/Exploring_TheList_Data

Primary LanguageJupyter NotebookBSD 2-Clause "Simplified" LicenseBSD-2-Clause

Exploring The List Data

This repo has a collection of scripts, notebooks and HTML visualizations for mining The LIST data. The LIST serves two main types of data: events and places.

We have two types of mining resources: one for the general public (mining_LIST_API_data directory) and another one for users which have access to datasets from 2018 to 2021 (mining_LIST_2018_2021 directory).

The reason for which we have separated them is because data (events and places) downloaded from the LIST API is slightly different (in terms of schema) than the one obtained directly from the LIST.

Nevertheless, we have included in both directories our results from preliminary analyses in HTML format.

General Public

This collection of resources are intended for anyone who has previously registered to the The LIST API, and wants to explore the downloaded through the API.

Go to mining_LIST_API_data for starting mining this type of resource.

Note: A FREE account is limited to 1,000 requests per month.

LIST Dataset 2018 to 2021

This collection of resources are intended for users with access to LIST dataset from 2018 to 2021. Therefore, only users with access to this dataset will be able to run the notebooks locally. However, the results of our primilary analyses are available in HTML format.

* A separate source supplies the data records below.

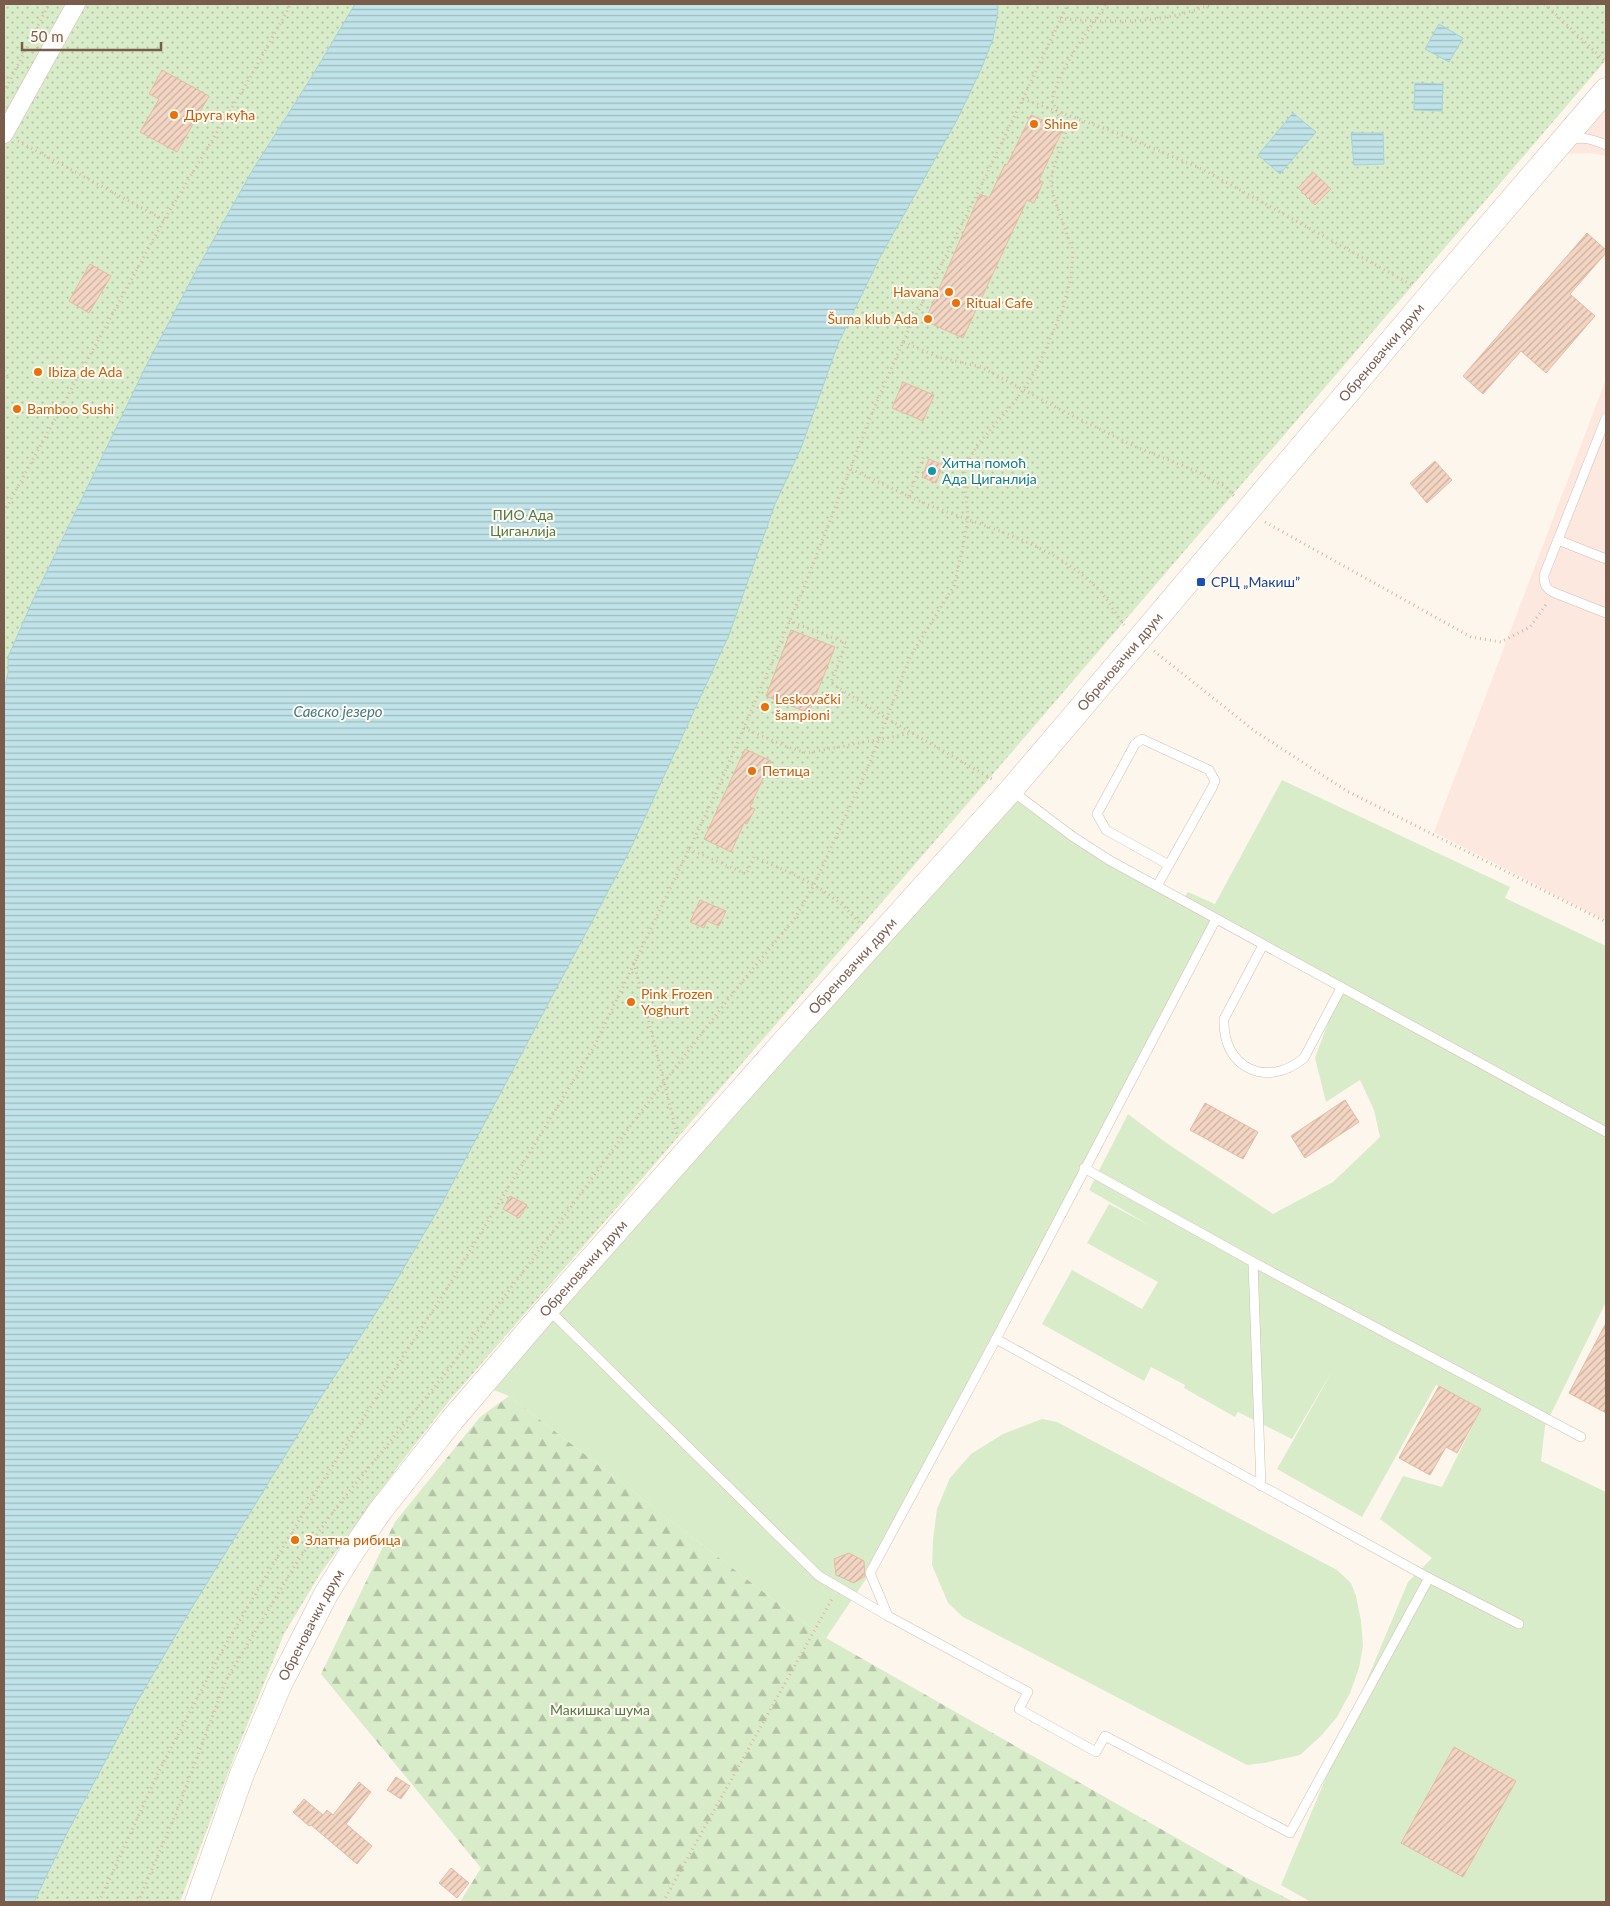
<svg xmlns="http://www.w3.org/2000/svg" width="1610" height="1906" font-family="Lato,sans-serif">
<style>
.commercial{fill:#fde8e0}
.green{fill:#d8ecc9}
.forest{fill:url(#forest-firs)}
.park{fill:url(#park-dots)}
.water{fill:url(#water-rules);stroke:#a5d3da}
.building{fill:url(#building-hatch);stroke:#e6bba3}
.lines{fill:none;stroke-linecap:round;stroke-linejoin:round}
.lane-casing{stroke:#d1beb0;stroke-width:10}
.street-casing{stroke:#d1beb0;stroke-width:19}
.secondary-casing{stroke:#d6c0b0;stroke-width:25}
.path{stroke:#d9b8a5;stroke-width:3;stroke-dasharray:1 4;stroke-linecap:butt}
.lane{stroke:#fff;stroke-width:9}
.street{stroke:#fff;stroke-width:18}
.secondary{stroke:#fff;stroke-width:24}
.food-dot{fill:#e8710a;stroke:#fffaf3;stroke-width:2}
.culture-dot{fill:#0f9aa8;stroke:#fffaf3;stroke-width:2}
.transit-dot{fill:#1a4fb4;stroke:#fffaf3;stroke-width:2}
.labels{text-anchor:middle;stroke-width:4;stroke-linejoin:round;paint-order:stroke}
.food-label{font-size:14px;fill:#c56008;stroke:#fffaf3;text-anchor:start}
.street-label{font-size:14px;fill:#7a5c4d;stroke:#fffaf3}
.culture-label{font-size:14px;fill:#0d838f;stroke:#fffaf3;text-anchor:start}
.park-label{font-size:14px;fill:#537a41;stroke:#fffaf3}
.transit-label{font-size:14px;fill:#164399;stroke:#fffaf3;text-anchor:start}
.water-label{font-size:15px;font-style:italic;fill:#437c86;stroke:#fffaf3}
</style>
<defs>
<pattern id="forest-firs" width="22" height="20" patternUnits="userSpaceOnUse" patternTransform="scale(1.25)"><rect width="22" height="20" fill="#d8ecc9"/><path d="M5 1l3.5 6h-7zM16 11l3.5 6h-7z" fill="#b4c2a5"/></pattern>
<pattern id="park-dots" width="8" height="8" patternUnits="userSpaceOnUse" patternTransform="scale(1.25)"><rect width="8" height="8" fill="#d8ecc9"/><path d="M2 2h.1M6 6h.1" fill="none" stroke="#b4c2a5" stroke-width="1.8" stroke-linecap="round"/></pattern>
<pattern id="water-rules" width="6" height="5" patternUnits="userSpaceOnUse" patternTransform="scale(1.25)"><rect width="6" height="5" fill="#bfe3e8"/><path d="M0 2.5h6" fill="none" stroke="#a0bbbe"/></pattern>
<pattern id="building-hatch" width="6" height="6" patternUnits="userSpaceOnUse" patternTransform="scale(1.25)"><rect width="6" height="6" fill="#f3d5c3"/><path d="M-1 1l2-2M0 6l6-6M5 7l2-2" fill="none" stroke="#cab0a1"/></pattern>
</defs>
<rect width="100%" height="100%" fill="#fdf6ec"/>
<!-- commercial -->
<g class="commercial">
<path d="M1606 103V156L1591 153 1566 154Z"/>
<path d="M1606 379V921L1434 832Z"/>
</g>
<!-- green -->
<g class="green">
<path d="M1282 780 1510 887 1505 898 1606 946V1302L1545 1426 1541 1461 1606 1492V1902H1311L1281 1885 1408 1582 1432 1558 1380 1519 1403 1476 1442 1487 1481 1409 1436 1385 1362 1517 1277 1469 1334 1368 1292 1439 1238 1412 1235 1417 1184 1388 1185 1385 1151 1367 1144 1381 1042 1324 1072 1270 1142 1309 1158 1282 1087 1243 1109 1204 1151 1226 1089 1190 1128 1114 1165 1142 1273 1214 1333 1182 1380 1137 1374 1110 1360 1080 1326 1102 1315 1058 1341 988 1216 919 870 1573 826 1638 788 1611 509 1396 481 1385 1011 790 1072 836 1182 900 1188 892 1215 904Z"/>
<path d="M1042 1419 1057 1422 1337 1570 1351 1583 1356 1596 1361 1621 1363 1646 1359 1668 1350 1693 1337 1717 1321 1736 1300 1755 1264 1763 1247 1765 963 1617 948 1603 932 1565 933 1539 937 1509 950 1478 971 1454 1003 1434Z"/>
</g>
<!-- forest -->
<path class="forest" d="M509 1396 788 1611 826 1638 1245 1877 1294 1902H460L481 1868 321 1674 395 1522 480 1417Z"/>
<!-- park -->
<path class="park" d="M4 4H1606V60L975 795 449 1401 399 1465 320 1574 284 1634 233 1760 180 1902H4Z"/>
<!-- water -->
<g class="water">
<path d="M355 4H997L998 11 993 39 982 67 957 120 879 259 838 344 801 448 775 504 729 635 629 852 442 1203 392 1288 321 1397 188 1614 137 1702 67 1833 34 1902H4V692L8 673V657L32 602 145 368 197 269 252 171 314 73Z"/>
<path d="M1439 24 1463 38 1449 62 1425 49Z"/>
<path d="M1415 83 1443 84 1442 111 1414 110Z"/>
<path d="M1293 113 1316 132 1280 174 1258 155Z"/>
<path d="M1351 133H1383L1384 164 1354 165Z"/>
</g>
<!-- building -->
<g class="building">
<path d="M162 70 209 96 177 152 140 132 159 99 149 94Z"/>
<path d="M1031 115 1063 129 1039 180 1043 182 1034 203 1027 200 963 338 925 321 980 194 989 198 1005 164 1007 165Z"/>
<path d="M1313 172 1331 189 1315 205 1298 188Z"/>
<path d="M1587 233 1606 250V253L1570 294 1595 316 1546 373 1521 351 1483 394 1463 376Z"/>
<path d="M90 264 111 276 89 313 69 301Z"/>
<path d="M903 382 934 395 923 421 892 408Z"/>
<path d="M929 459 943 465 936 483 922 477Z"/>
<path d="M1435 461 1452 480 1427 503 1410 483Z"/>
<path d="M791 630 835 647 809 713 766 696Z"/>
<path d="M745 749 771 761 750 807 755 809 747 824 744 823 731 852 704 839Z"/>
<path d="M700 900 726 911 719 926 707 921 704 928 690 922Z"/>
<path d="M1345 1100 1359 1122 1305 1158 1291 1136Z"/>
<path d="M1205 1103 1258 1132 1243 1159 1190 1130Z"/>
<path d="M510 1196 527 1205 519 1218 503 1209Z"/>
<path d="M1606 1323V1413L1569 1393Z"/>
<path d="M1439 1386 1481 1409 1457 1453 1446 1447 1430 1475 1399 1458Z"/>
<path d="M849 1553 864 1561 865 1576 854 1583 836 1575 834 1559Z"/>
<path d="M1454 1747 1516 1781 1463 1877 1401 1843Z"/>
<path d="M396 1777 410 1786 401 1799 387 1790Z"/>
<path d="M359 1782 371 1792 346 1824 372 1846 357 1864 311 1825 309 1826 293 1812 304 1799 323 1815 327 1810 333 1815Z"/>
<path d="M451 1868 469 1883 457 1898 439 1883Z"/>
</g>
<g class="lines">
<defs>
<g id="lane">
<path d="M1569 141C1581 135 1594 140 1606 145"/>
<path d="M1606 418 1544 575C1544 585 1546 589 1555 593L1606 613"/>
<path d="M1558 540 1606 559"/>
<path d="M1011 790 1072 836 1109 860 1606 1132"/>
<path d="M1157 886 1212 788 1215 781 1209 770 1142 739 1135 744 1097 814 1106 830 1169 865"/>
<path d="M1263 945 1224 1019C1222 1068 1267 1089 1304 1058L1341 988"/>
<path d="M1084 1168 1253 1262 1581 1437"/>
<path d="M1253 1262 1261 1486"/>
<path d="M549 1310 819 1576 888 1616 1028 1692 1019 1709 1096 1752 1105 1736 1290 1833 1429 1578 996 1339"/>
<path d="M1429 1578 1519 1624"/>
<path d="M888 1616 870 1573 996 1339 1216 919"/>
</g>
<path id="street" d="M4 134 76 4"/>
<g id="secondary">
<path id="s1" d="M197 1902 242 1774 280 1684 326 1594 352 1552 380 1511 452 1420 548 1308 782 1044 1011 790 1074 716 1431 294 1606 90"/>
</g>
</defs>
<!-- lane casing -->
<use href="#lane" class="lane-casing"/>
<!-- street casing -->
<use href="#street" class="street-casing"/>
<!-- secondary casing -->
<use href="#secondary" class="secondary-casing"/>
<!-- path -->
<g class="path">
<path d="M1545 4 1606 62"/>
<path d="M1060 19C1114 22 1160 25 1212 4"/>
<path d="M4 92 49 4"/>
<path d="M1023 99 1117 133 1202 169 1412 285"/>
<path d="M18 141 164 220"/>
<path d="M904 342 938 357 981 367 1061 410 1136 447 1196 471 1226 487 1234 496"/>
<path d="M4 371 9 378"/>
<path d="M851 469C879 482 906 496 934 507 991 529 1052 544 1097 588 1107 598 1115 613 1124 625"/>
<path d="M909 496 924 455"/>
<path d="M4 512 164 220 251 76 291 4"/>
<path d="M1265 522 1471 637 1501 642 1530 627 1547 603"/>
<path d="M789 621 846 643 831 683 886 718 992 779"/>
<path d="M1154 651 1256 732 1347 791 1606 922"/>
<path d="M744 728 787 747 807 753 912 733"/>
<path d="M689 849 746 874 754 857C782 869 812 881 836 900 846 907 853 917 862 925"/>
<path d="M634 963 677 1134"/>
<path d="M99 1902 159 1771 223 1649 317 1490 446 1290 595 1045 715 795 803 590 872 413 907 333 981 186 1068 4"/>
<path d="M138 1902 177 1811 226 1680 299 1559 339 1504 441 1379 526 1268 634 1121 737 988 795 918 814 885 869 765 910 657 954 586 963 546 968 518 964 476 967 463 978 444 1013 404 1030 380 1041 360 1062 311 1071 278 1073 251 1053 195 1051 181 1053 170 1066 132 1052 100C1061 65 1087 33 1106 4"/>
<path d="M663 1902 832 1599"/>
</g>
<!-- lane -->
<use href="#lane" class="lane"/>
<!-- street -->
<use href="#street" class="street"/>
<!-- secondary -->
<use href="#secondary" class="secondary"/>
</g>
<!-- markers -->
<g class="food-dot">
<circle cx="174" cy="115" r="5"/>
<circle cx="1034" cy="124" r="5"/>
<circle cx="949" cy="292" r="5"/>
<circle cx="956" cy="303" r="5"/>
<circle cx="928" cy="319" r="5"/>
<circle cx="38" cy="372" r="5"/>
<circle cx="17" cy="409" r="5"/>
<circle cx="765" cy="707" r="5"/>
<circle cx="752" cy="771" r="5"/>
<circle cx="631" cy="1002" r="5"/>
<circle cx="295" cy="1540" r="5"/>
</g>
<circle class="culture-dot" cx="932" cy="471" r="5"/>
<rect class="transit-dot" x="1196" y="577" width="10" height="10" rx="2.5"/>
<g class="labels">
<!-- food labels -->
<g class="food-label">
<text x="184" y="120">Друга кућа</text>
<text x="1044" y="129">Shine</text>
<text x="939" y="297" text-anchor="end">Havana</text>
<text x="966" y="308">Ritual Cafe</text>
<text x="918" y="324" text-anchor="end">Šuma klub Ada</text>
<text x="48" y="377">Ibiza de Ada</text>
<text x="27" y="414">Bamboo Sushi</text>
<text x="775" y="704">Leskovački<tspan x="775" dy="16">šampioni</tspan></text>
<text x="762" y="776">Петица</text>
<text x="641" y="999">Pink Frozen<tspan x="641" dy="16">Yoghurt</tspan></text>
<text x="305" y="1545">Златна рибица</text>
</g>
<!-- street labels -->
<g class="street-label">
<text dy="5" stroke="none"><textPath href="#s1" startOffset="1965">Обреновачки друм</textPath></text>
<text dy="5" stroke="none"><textPath href="#s1" startOffset="1560">Обреновачки друм</textPath></text>
<text dy="5" stroke="none"><textPath href="#s1" startOffset="1155">Обреновачки друм</textPath></text>
<text dy="5" stroke="none"><textPath href="#s1" startOffset="750">Обреновачки друм</textPath></text>
<text dy="5" stroke="none"><textPath href="#s1" startOffset="300">Обреновачки друм</textPath></text>
</g>
<!-- culture labels -->
<g class="culture-label">
<text x="942" y="468">Хитна помоћ<tspan x="942" dy="16">Ада Циганлија</tspan></text>
</g>
<!-- park labels -->
<g class="park-label">
<text x="523" y="520">ПИО Ада<tspan x="523" dy="16">Циганлија</tspan></text>
<text x="600" y="1715">Макишка шума</text>
</g>
<!-- transit labels -->
<g class="transit-label">
<text x="1211" y="587">СРЦ „Макиш”</text>
</g>
<!-- water labels -->
<g class="water-label">
<text x="338" y="717">Савско језеро</text>
</g>
</g>
<!-- border -->
<rect width="1610" height="1906" fill="none" stroke="#7a5c4d" stroke-width="10"/>
<!-- scale -->
<path d="M22 42v8h139v-8" fill="none" stroke="#7a5c4d" stroke-width="2.5"/>
<text x="30" y="42" font-size="15" fill="#7a5c4d" stroke="#fffaf3" stroke-width="4" paint-order="stroke">50 m</text>
</svg>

Go to mining_LIST_2018_2021_data for starting mining this type of resource.

Note: The dataset used in this directory is not available in this repository.

Preparations

Indepedently of the type of resource to mine, we recommend to install the requirements specified in requirements.txt for sections 2 to 5. And also to have Python 3.9+ enviroment.

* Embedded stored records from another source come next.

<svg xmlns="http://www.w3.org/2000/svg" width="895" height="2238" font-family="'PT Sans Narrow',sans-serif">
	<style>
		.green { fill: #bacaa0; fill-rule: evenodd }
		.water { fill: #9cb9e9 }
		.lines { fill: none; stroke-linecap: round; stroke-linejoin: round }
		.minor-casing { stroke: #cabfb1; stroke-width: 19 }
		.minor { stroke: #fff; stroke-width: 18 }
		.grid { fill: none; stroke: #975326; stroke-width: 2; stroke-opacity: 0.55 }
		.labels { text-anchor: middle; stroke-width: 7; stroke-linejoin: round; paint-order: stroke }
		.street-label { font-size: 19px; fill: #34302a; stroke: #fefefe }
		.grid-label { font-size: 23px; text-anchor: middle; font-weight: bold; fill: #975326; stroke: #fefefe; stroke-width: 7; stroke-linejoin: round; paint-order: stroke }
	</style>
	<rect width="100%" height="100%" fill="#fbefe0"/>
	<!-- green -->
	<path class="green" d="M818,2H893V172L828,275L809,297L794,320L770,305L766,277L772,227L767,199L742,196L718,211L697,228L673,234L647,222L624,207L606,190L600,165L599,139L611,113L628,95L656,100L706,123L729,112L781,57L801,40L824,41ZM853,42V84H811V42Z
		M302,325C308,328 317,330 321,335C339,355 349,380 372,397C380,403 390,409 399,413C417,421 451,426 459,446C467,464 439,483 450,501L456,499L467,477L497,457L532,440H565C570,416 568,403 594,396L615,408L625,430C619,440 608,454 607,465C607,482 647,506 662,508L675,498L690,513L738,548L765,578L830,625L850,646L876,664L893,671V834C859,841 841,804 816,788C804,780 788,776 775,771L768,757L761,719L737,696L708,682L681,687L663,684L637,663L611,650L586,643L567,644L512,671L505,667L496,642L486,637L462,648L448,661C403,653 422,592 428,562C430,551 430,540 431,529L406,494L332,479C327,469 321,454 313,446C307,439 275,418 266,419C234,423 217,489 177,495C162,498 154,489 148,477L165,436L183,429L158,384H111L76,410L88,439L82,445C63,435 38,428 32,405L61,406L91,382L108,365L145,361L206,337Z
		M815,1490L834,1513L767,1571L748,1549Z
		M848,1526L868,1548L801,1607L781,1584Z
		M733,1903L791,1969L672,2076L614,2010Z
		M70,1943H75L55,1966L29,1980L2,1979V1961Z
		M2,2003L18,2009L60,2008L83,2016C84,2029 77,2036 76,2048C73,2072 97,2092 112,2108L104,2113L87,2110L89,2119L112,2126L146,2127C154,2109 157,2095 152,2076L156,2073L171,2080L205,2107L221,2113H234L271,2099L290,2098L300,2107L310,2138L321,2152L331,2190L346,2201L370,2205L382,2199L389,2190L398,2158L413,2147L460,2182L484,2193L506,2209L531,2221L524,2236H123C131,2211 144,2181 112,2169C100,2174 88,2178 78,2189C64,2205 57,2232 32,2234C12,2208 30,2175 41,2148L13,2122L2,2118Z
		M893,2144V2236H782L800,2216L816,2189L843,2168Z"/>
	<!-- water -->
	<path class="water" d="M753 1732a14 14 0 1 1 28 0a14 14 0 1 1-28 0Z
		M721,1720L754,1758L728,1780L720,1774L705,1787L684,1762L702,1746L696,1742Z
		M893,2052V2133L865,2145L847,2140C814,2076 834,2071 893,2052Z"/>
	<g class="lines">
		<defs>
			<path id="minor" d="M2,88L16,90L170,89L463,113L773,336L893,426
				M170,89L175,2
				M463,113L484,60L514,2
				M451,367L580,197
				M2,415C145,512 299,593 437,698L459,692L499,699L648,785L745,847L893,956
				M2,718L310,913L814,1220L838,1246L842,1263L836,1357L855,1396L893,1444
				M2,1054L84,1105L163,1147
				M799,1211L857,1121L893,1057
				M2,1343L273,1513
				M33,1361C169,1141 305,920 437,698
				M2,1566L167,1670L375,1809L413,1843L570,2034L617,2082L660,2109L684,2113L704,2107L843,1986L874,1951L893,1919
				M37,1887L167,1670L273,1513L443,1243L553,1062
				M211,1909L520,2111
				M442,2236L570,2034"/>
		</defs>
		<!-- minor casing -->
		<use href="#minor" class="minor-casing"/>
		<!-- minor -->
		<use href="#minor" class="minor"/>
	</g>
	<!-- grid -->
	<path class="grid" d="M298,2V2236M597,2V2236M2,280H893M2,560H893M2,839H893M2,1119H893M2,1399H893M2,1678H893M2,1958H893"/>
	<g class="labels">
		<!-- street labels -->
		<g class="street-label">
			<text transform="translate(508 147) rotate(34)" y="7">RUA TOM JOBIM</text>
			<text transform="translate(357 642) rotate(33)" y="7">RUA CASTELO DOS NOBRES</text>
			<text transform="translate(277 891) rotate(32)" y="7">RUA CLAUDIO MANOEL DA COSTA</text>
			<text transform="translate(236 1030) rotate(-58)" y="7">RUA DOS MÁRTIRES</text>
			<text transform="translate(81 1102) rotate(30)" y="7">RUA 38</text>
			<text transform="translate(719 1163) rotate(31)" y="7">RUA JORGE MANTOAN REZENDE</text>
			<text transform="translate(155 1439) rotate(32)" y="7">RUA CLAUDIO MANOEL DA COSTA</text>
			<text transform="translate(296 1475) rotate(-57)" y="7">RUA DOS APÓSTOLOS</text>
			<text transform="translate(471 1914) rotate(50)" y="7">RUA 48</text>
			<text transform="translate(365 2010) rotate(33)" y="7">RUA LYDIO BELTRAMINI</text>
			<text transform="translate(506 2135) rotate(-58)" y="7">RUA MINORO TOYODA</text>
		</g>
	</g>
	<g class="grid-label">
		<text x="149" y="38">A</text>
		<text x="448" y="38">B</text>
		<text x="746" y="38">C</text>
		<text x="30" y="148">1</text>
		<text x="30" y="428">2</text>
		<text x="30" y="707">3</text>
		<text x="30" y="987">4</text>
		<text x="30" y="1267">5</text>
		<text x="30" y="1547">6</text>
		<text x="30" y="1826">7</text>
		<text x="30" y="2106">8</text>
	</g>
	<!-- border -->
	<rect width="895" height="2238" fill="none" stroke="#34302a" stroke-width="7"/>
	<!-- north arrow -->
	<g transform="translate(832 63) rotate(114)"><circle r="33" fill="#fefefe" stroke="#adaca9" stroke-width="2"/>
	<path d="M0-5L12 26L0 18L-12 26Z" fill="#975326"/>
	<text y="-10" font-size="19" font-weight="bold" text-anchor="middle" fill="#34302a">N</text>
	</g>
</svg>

conda create --name py39 python=3.9
conda activate py39
pip install -r requirements.txt 

Case Studies: Edinburgh (August) and St Andrews (March)

In those HTML/notebooks we have analysed together all the sample events available from 2017 to 2022, one for Edinburgh, and another one for St Andrews. These are our preliminar results. In this study, we can see how the number of events, schedules, performances have drastically changed over the last 5 years.